MATERIAL SUPPLIED

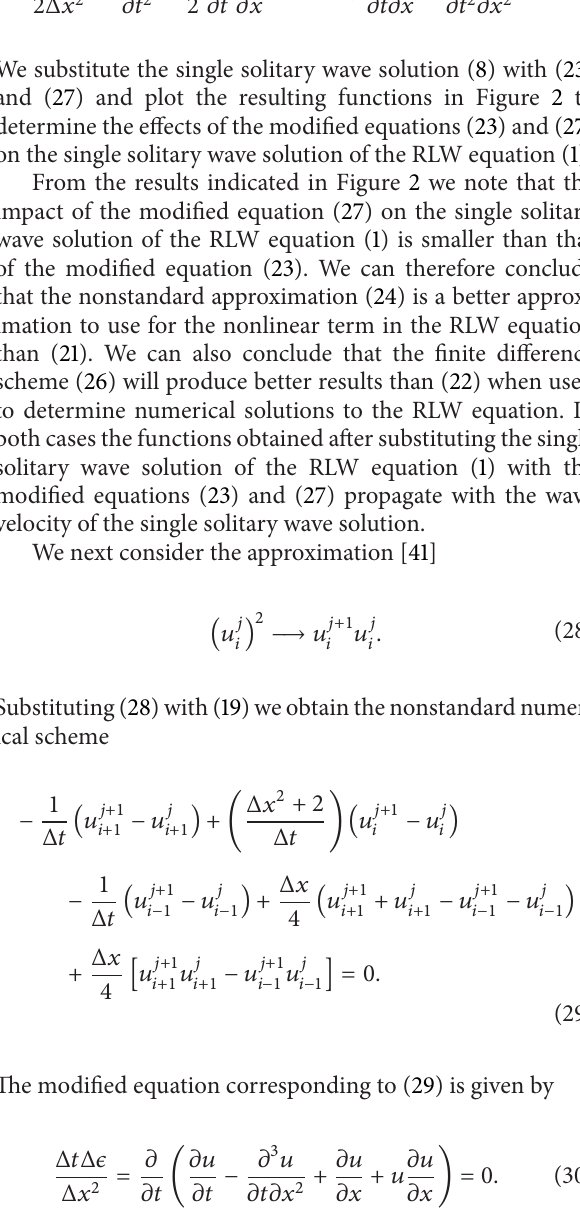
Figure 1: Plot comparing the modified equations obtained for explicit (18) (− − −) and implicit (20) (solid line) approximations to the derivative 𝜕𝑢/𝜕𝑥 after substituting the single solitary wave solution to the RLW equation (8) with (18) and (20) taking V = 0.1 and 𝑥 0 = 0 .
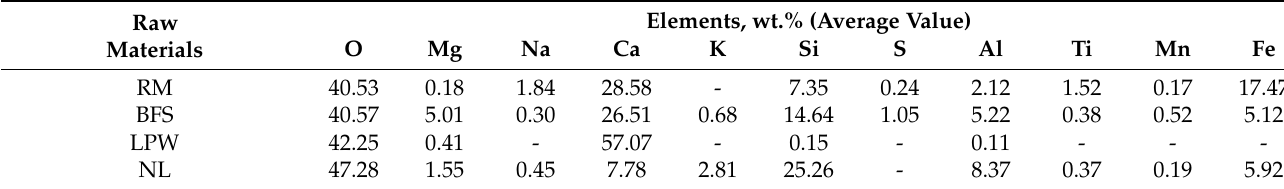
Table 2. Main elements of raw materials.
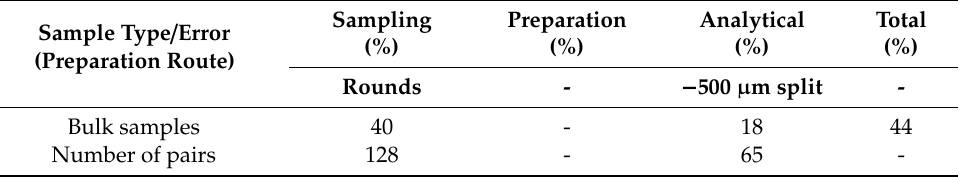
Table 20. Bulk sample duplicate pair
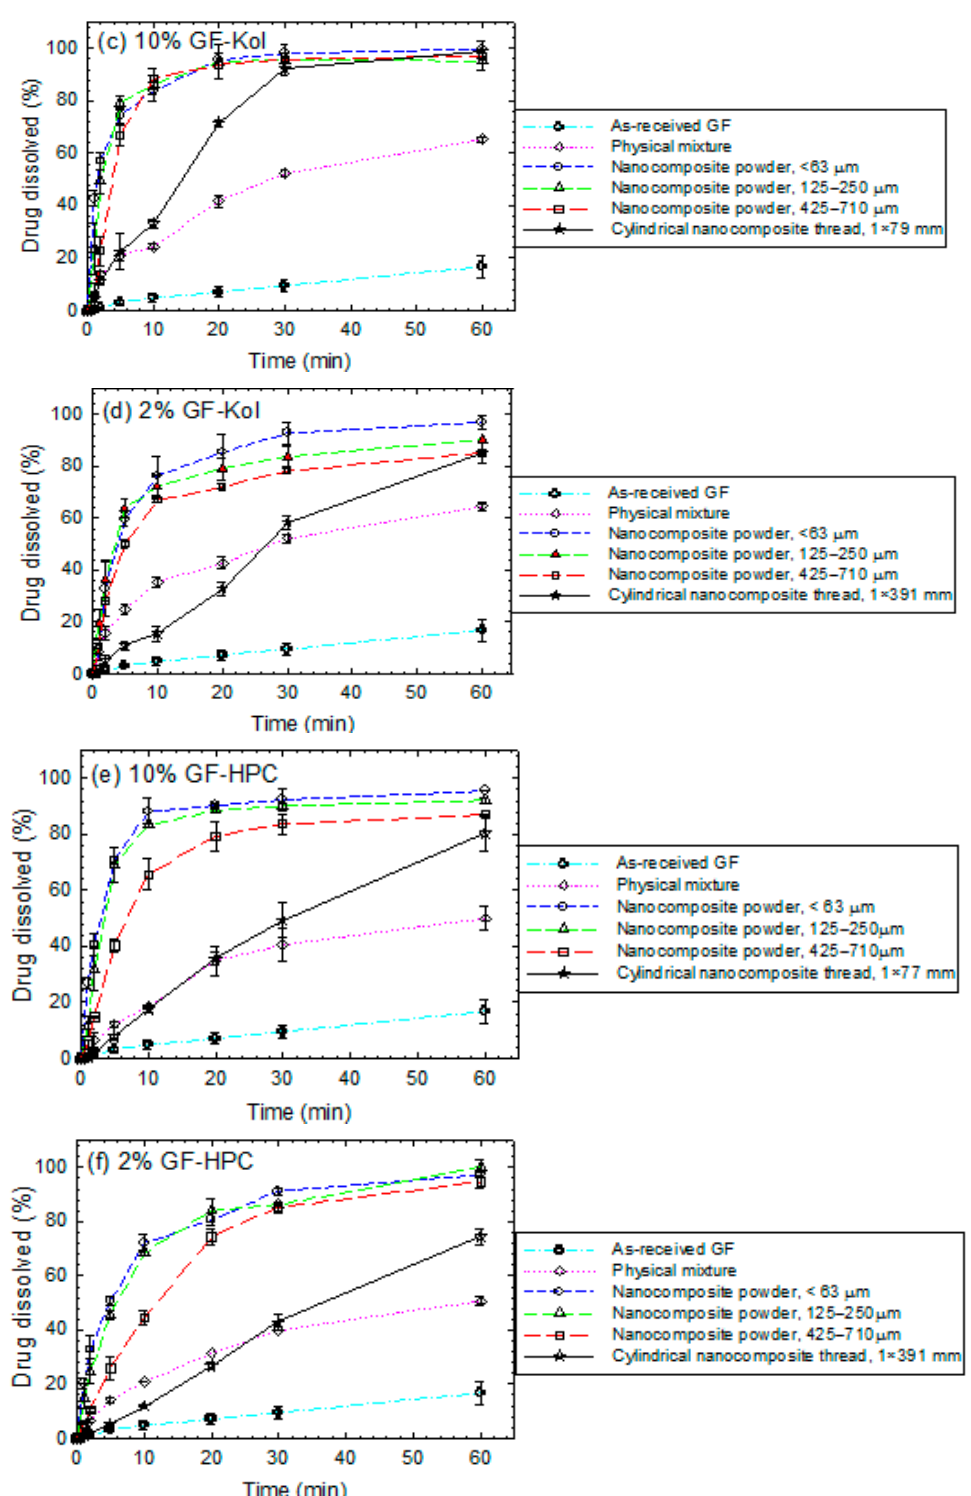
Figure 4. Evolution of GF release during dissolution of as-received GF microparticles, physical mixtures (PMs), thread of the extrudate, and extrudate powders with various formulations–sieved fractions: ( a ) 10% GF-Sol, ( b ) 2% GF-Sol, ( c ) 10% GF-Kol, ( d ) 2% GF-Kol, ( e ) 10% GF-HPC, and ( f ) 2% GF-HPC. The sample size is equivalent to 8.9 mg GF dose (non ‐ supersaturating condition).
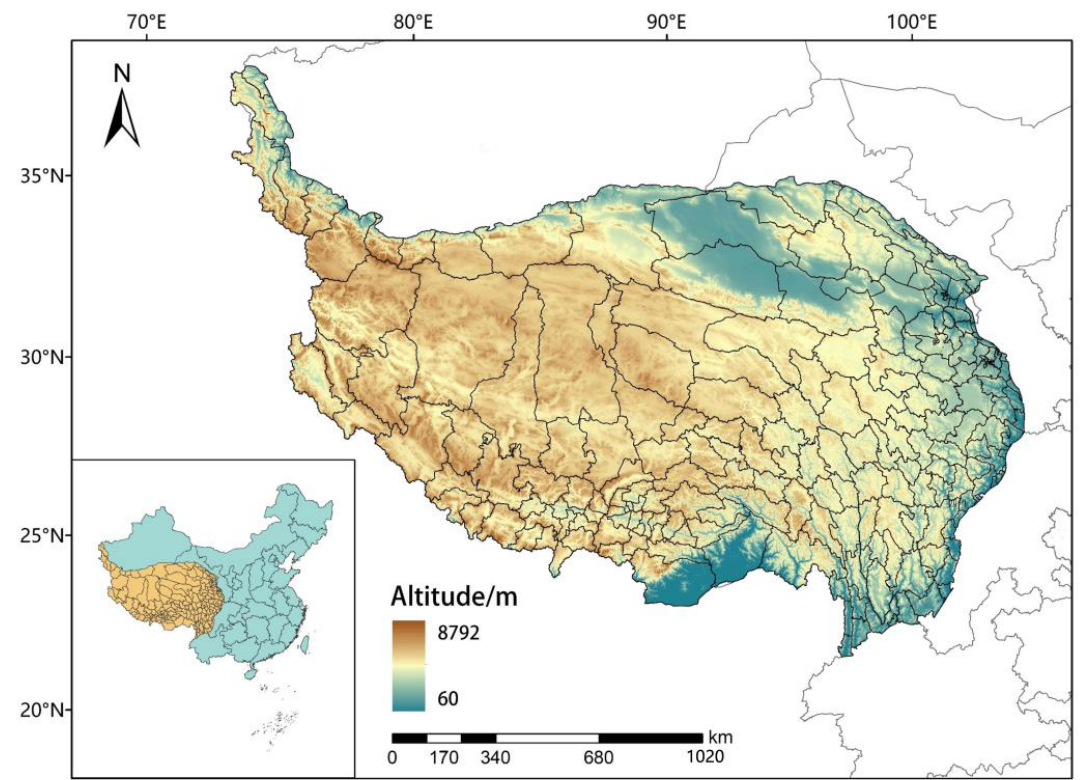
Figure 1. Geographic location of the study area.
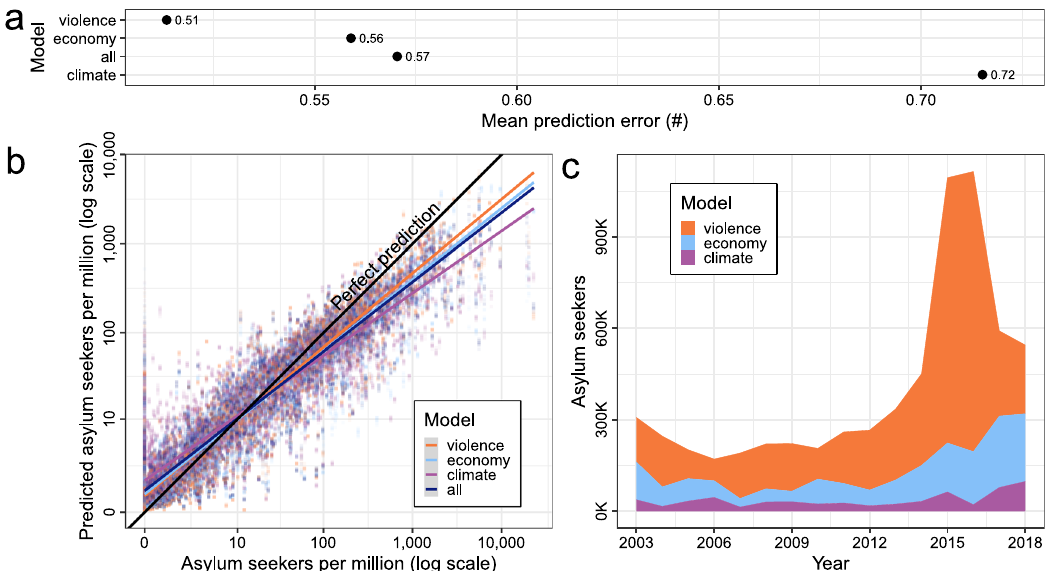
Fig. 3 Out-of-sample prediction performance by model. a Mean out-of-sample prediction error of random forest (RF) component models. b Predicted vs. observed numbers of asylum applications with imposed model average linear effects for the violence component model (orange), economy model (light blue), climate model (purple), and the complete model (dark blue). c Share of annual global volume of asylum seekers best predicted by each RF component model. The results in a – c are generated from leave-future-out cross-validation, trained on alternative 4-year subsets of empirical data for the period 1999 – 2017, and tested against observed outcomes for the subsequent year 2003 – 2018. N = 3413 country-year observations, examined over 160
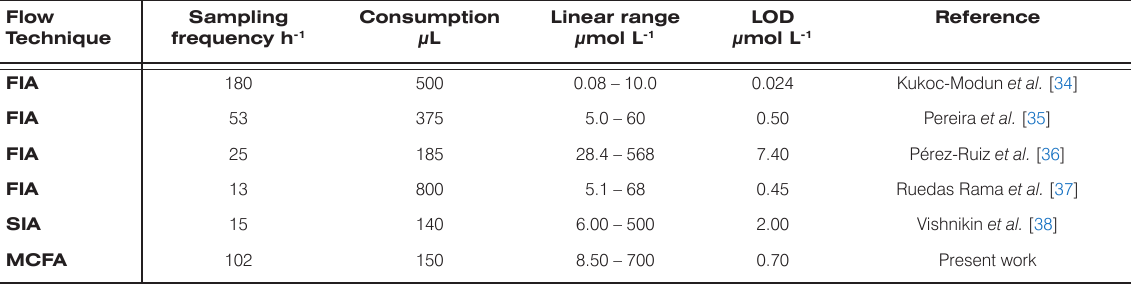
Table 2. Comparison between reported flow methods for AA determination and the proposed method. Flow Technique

ACTION ITEM
What is needed here is an exact transcription of every record above, with images excluded.

SOLUTION FOR THIS EXERCISE
Figure 1: Plot comparing the modified equations obtained for explicit (18) (− − −) and implicit (20) (solid line) approximations to the derivative 𝜕𝑢/𝜕𝑥 after substituting the single solitary wave solution to the RLW equation (8) with (18) and (20) taking V = 0.1 and 𝑥 0 = 0 .
Table 2. Main elements of raw materials.
Table 20. Bulk sample duplicate pair
Figure 4. Evolution of GF release during dissolution of as-received GF microparticles, physical mixtures (PMs), thread of the extrudate, and extrudate powders with various formulations–sieved fractions: ( a ) 10% GF-Sol, ( b ) 2% GF-Sol, ( c ) 10% GF-Kol, ( d ) 2% GF-Kol, ( e ) 10% GF-HPC, and ( f ) 2% GF-HPC. The sample size is equivalent to 8.9 mg GF dose (non ‐ supersaturating condition).
Figure 1. Geographic location of the study area.
Fig. 3 Out-of-sample prediction performance by model. a Mean out-of-sample prediction error of random forest (RF) component models. b Predicted vs. observed numbers of asylum applications with imposed model average linear effects for the violence component model (orange), economy model (light blue), climate model (purple), and the complete model (dark blue). c Share of annual global volume of asylum seekers best predicted by each RF component model. The results in a – c are generated from leave-future-out cross-validation, trained on alternative 4-year subsets of empirical data for the period 1999 – 2017, and tested against observed outcomes for the subsequent year 2003 – 2018. N = 3413 country-year observations, examined over 160
Table 2. Comparison between reported flow methods for AA determination and the proposed method. Flow Technique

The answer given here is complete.